Mina memandangi berkas di tangannya, sesekali dia memejamkan mata dan menghembuskan napas perlahan.
Pekerjaannya hari demi hari semakin bertambah banyak dan tidak berkurang hingga dia terpaksa membawanya pulang ke rumah.
Sejujurnya Mina mulai merasa bosan dan lelah menjalani hari-hari seperti itu yang membuatnya kembali merindukan kehidupan bebasnya.
Seandainya saja dia bisa memutar ulang waktu dan kembali pada masa-masa itu, mungkin hidup yang dia jalani tidak membosankan seperti saat ini.
Tapi...
"Tidak...." Mina tiba-tiba menyentuh perutnya sendiri.
Jika itu terjadi, dia tidak mungkin menikah dengan Jeongyeon dan pastinya semakin terjerumus ke dalam jurang kegelapan.
"Hahhhh..."
Mina membuka matanya, memandangi beberapa ikan emas yang mengelilingi kolam batu di hadapannya. Sesekali dia tersenyum sambil memandang pantulan bulan di atas air yang bewarna keemasan.
Setidaknya sekarang dia bisa menjalani hidup yang lebih sehat dari sebelumnya, tanpa adanya alkohol dan seks bebas.
Dan juga akhir-akhir ini, entah kenapa kehidupannya terasa lebih menyenangkan dengan adanya Jeongyeon disisinya.
Meski seperti itu, masih ada satu hal yang sangat dikhawatirkan oleh Mina saat ini. Yaitu tentang masalah kehamilan palsunya yang membuat semuanya menjadi semakin rumit.
"Apa yang harus kulakukan?"
Mina meregangkan tangannya, menghirup udara segar malam hari dalam-dalam. Rumah yang dia tinggali saat ini benar-benar terasa begitu menenangkan dan nyaman.
"Mina?"
Mina langsung menoleh saat mendengar suara yang senantiasa menghiasi pagi hingga malamnya saat ini. Dia menemukan suaminya itu sedang berjalan mendekatinya lalu duduk di sampingnya.
"Sedang apa kau di sini?"
Mina menjawab pertanyaan Jeongyeon dengan mengangkat berkasnya sementara pemuda itu mengangguk pelan, mengerti maksudnya.
"Sudah selesai belajarnya?" tanya Mina dan Jeongyeon mengangguk malas sambil menguap lebar.
"Ya.
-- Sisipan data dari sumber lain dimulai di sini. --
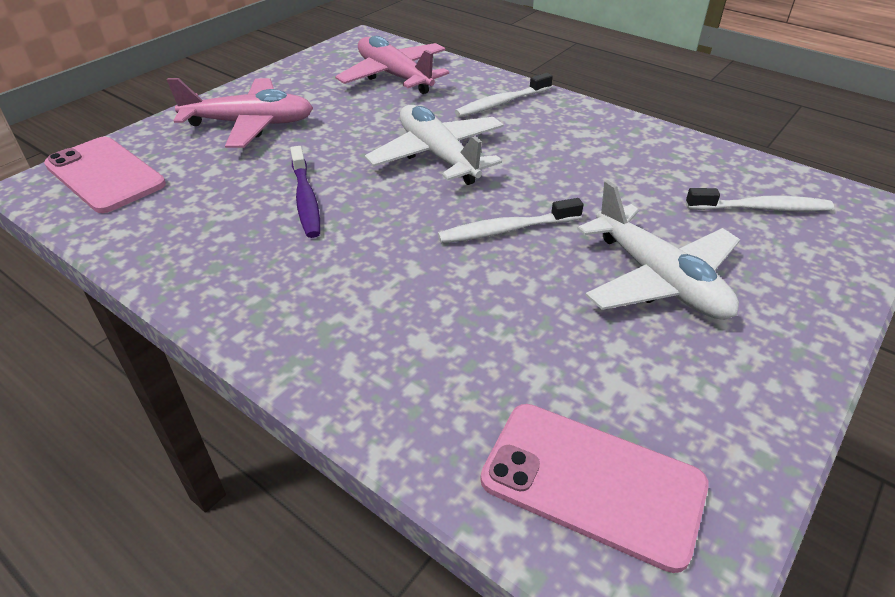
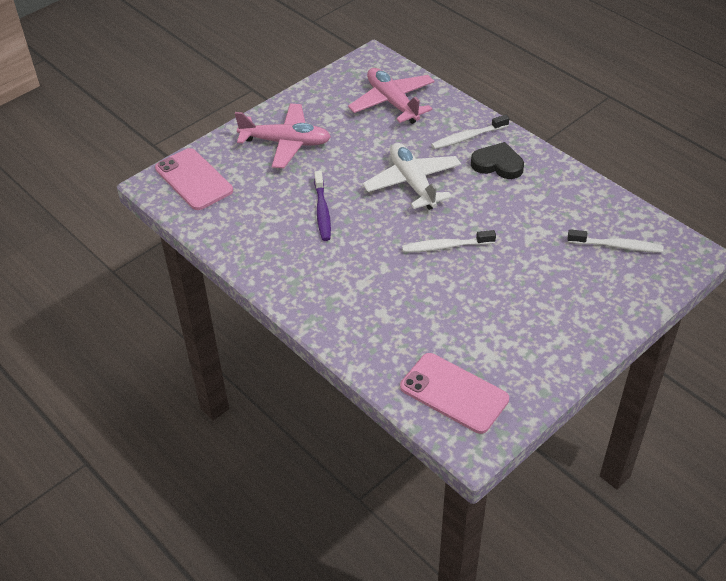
camera: 10 degrees right, 5 degrees up
white plane [577,180,740,320] -> none
none -> black heart [471,142,524,179]

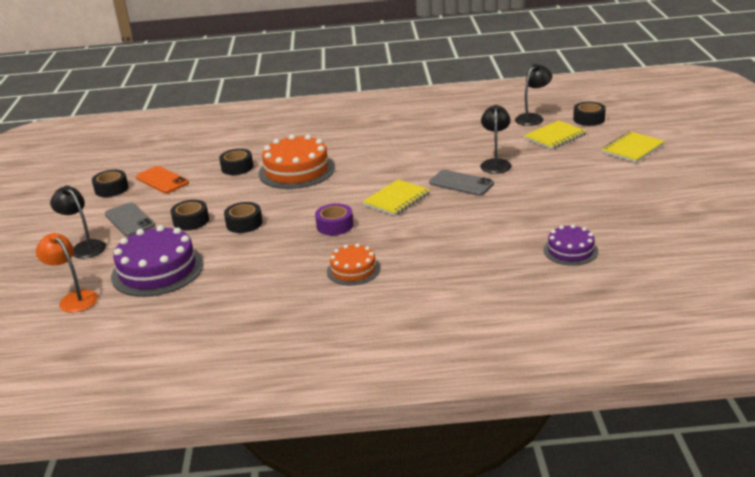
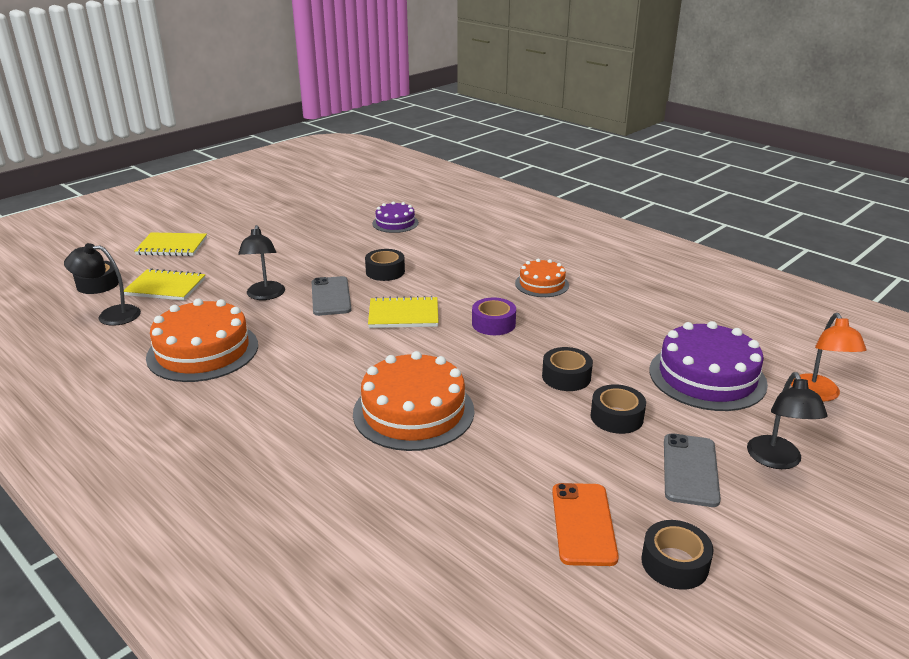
camera: 135 degrees left, 0 degrees up
black tape [219,149,253,175] -> black tape moved to [365,249,405,281]
black lamp [480,105,512,174] -> black lamp turned 60 degrees counterclockwise [238,225,285,300]
none -> orange cake [146,299,258,382]

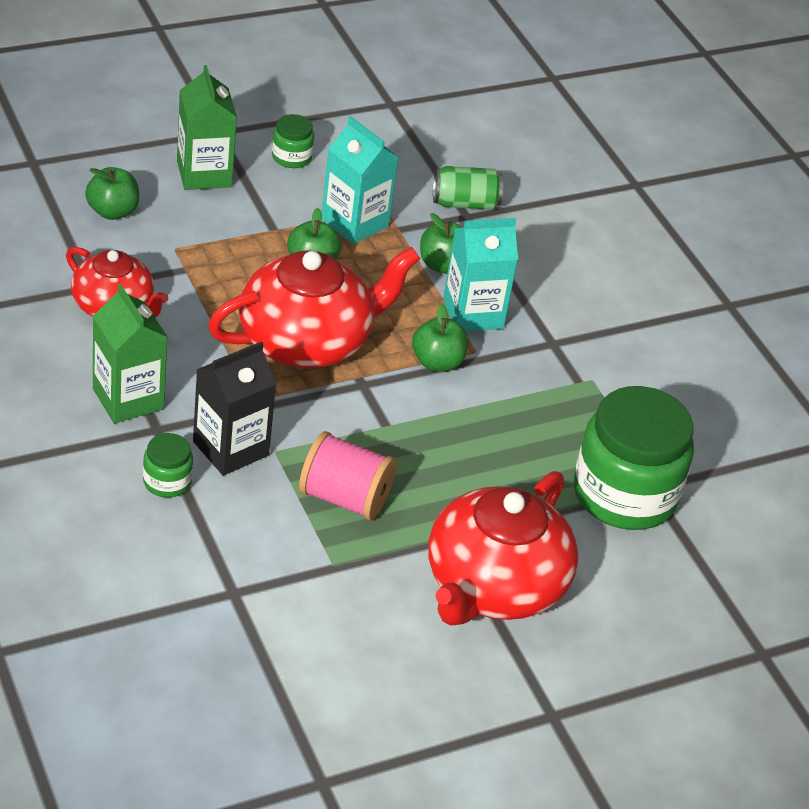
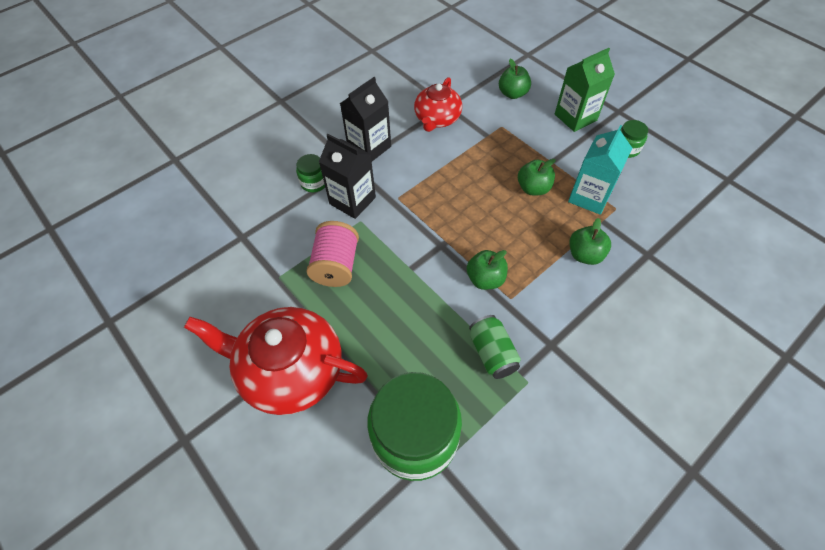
camera: 80 degrees right, 15 degrees up
green carton [93,284,167,424] -> black carton [340,77,391,161]
red teapot [208,247,420,368] -> none
green can [433,166,503,210] -> green can moved to [469,315,521,379]
turquoise carton [443,218,518,332] -> none

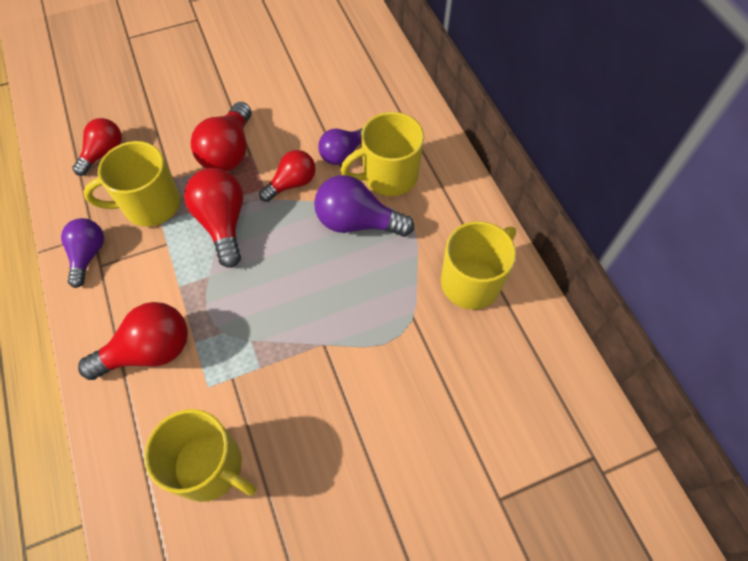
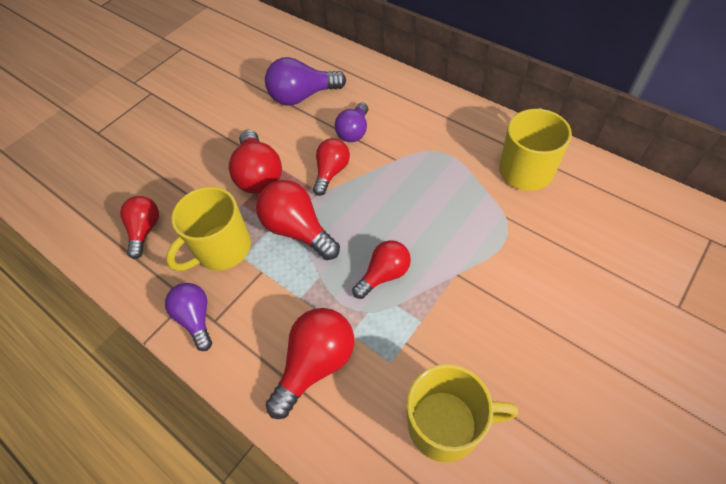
camera: 25 degrees left, 5 degrees down
purple light bulb [314,175,414,237] -> purple light bulb moved to [265,57,346,105]
yellow mug [341,112,424,196] -> none
none -> red light bulb [352,240,411,299]

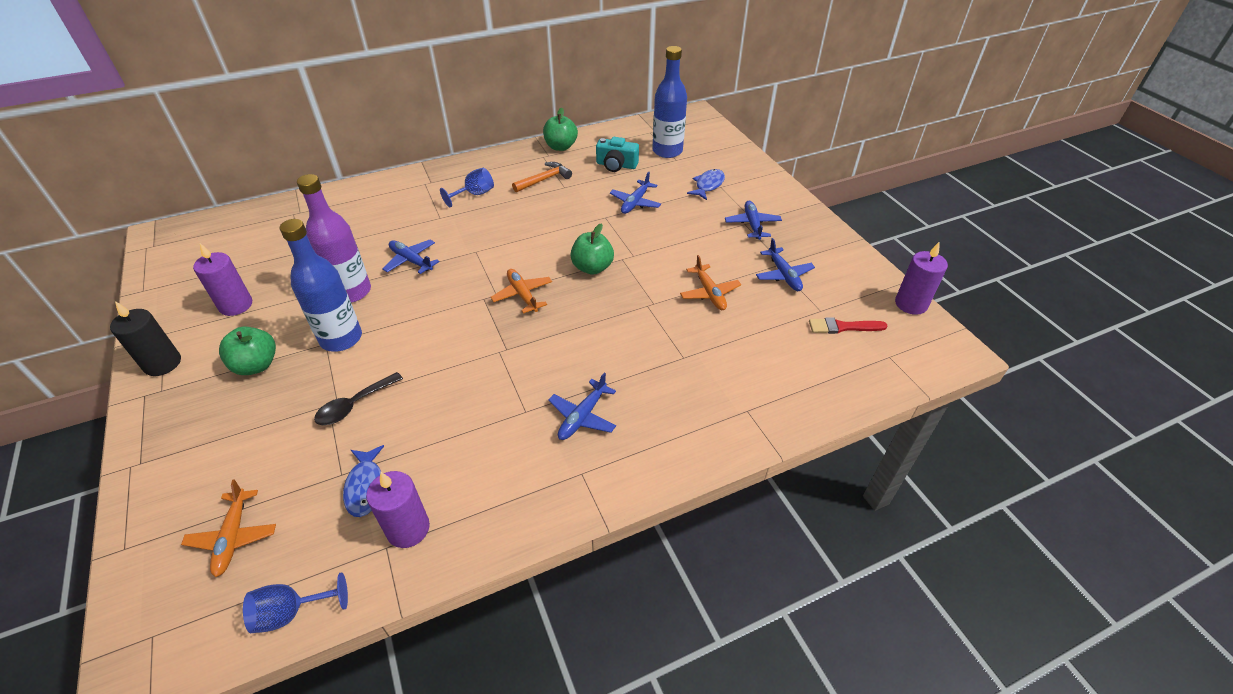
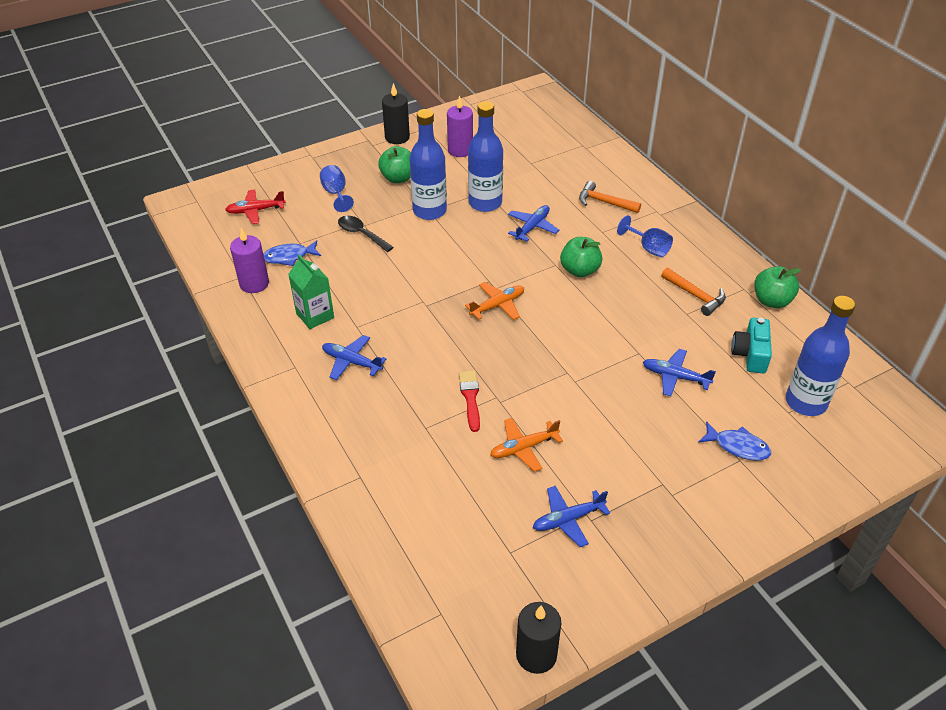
camera: 85 degrees right, 0 degrees up
orange plane [181,479,276,577] -> red plane [225,189,286,224]
blue goblet [243,572,348,633] -> blue goblet moved to [320,165,354,212]
purple bottle [297,174,371,303] -> blue bottle [468,101,503,212]
green apple [570,224,614,275] -> green apple moved to [560,237,602,277]
blue plane [725,201,782,240] -> none
red brush [809,317,888,334] -> red brush moved to [459,370,480,432]
purple candle [895,242,948,315] -> black candle [516,602,561,674]
none -> green carton [288,254,334,329]
none -> orange hammer [579,181,641,213]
Ahh, akhirnya aku bisa menyelesaikan semua pekerjaan rumahku..."
"Kau tidak tidur?" tanya Mina yang menyadari bahwa Jeongyeon sudah mengantuk.
"Kau sendiri?"
"Pekerjaanku masih banyak..." jawab Mina dengan wajah cemberut, membuat Jeongyeon tersenyum kecil.
"Hmmm, kalau begitu aku akan menemanimu sampai kau selesai..." Mina buru-buru menggelengkan kepalanya.
"Tidak perlu. Kau tidur saja, besok kan kau sekolah..."
"Tapi..."
"Kau hanya akan menggangguku jika kau tetap di sini..." potong Mina membuat Jeongyeon tak bisa berkata-kata lagi.
"Cepat tidur sana!" usir Mina yang kembali pura-pura sibuk dengan berkas di tangannya.
Jeongyeon memandang Mina lekat-lekat sebelum bangkit dari duduknya dan mengusap kepala isterinya itu.
"Jangan terlalu memaksakan dirimu. Ini sudah malam. Kau juga harus tidur dan istirahat. Ingat, kau sedang hamil..."
Deg
Mina tertegun sejenak merasakan sentuhan lembut pemuda itu di kepalanya dan wajahnya pun mendadak merona tipis.
"Tsk! Jangan seenaknya menyentuh kepalaku! Aku ini lebih tua darimu..." gerutunya menepis pelan tangan Jeongyeon yang membuat suaminya itu tertawa.
.
.
.
.
.
Jeongyeon terus melirik jam yang tergantung di dinding kamarnya. Ini sudah satu jam sejak dia masuk ke kamar, tapi Mina belum juga menunjukkan tanda-tanda bahwa dia akan tidur.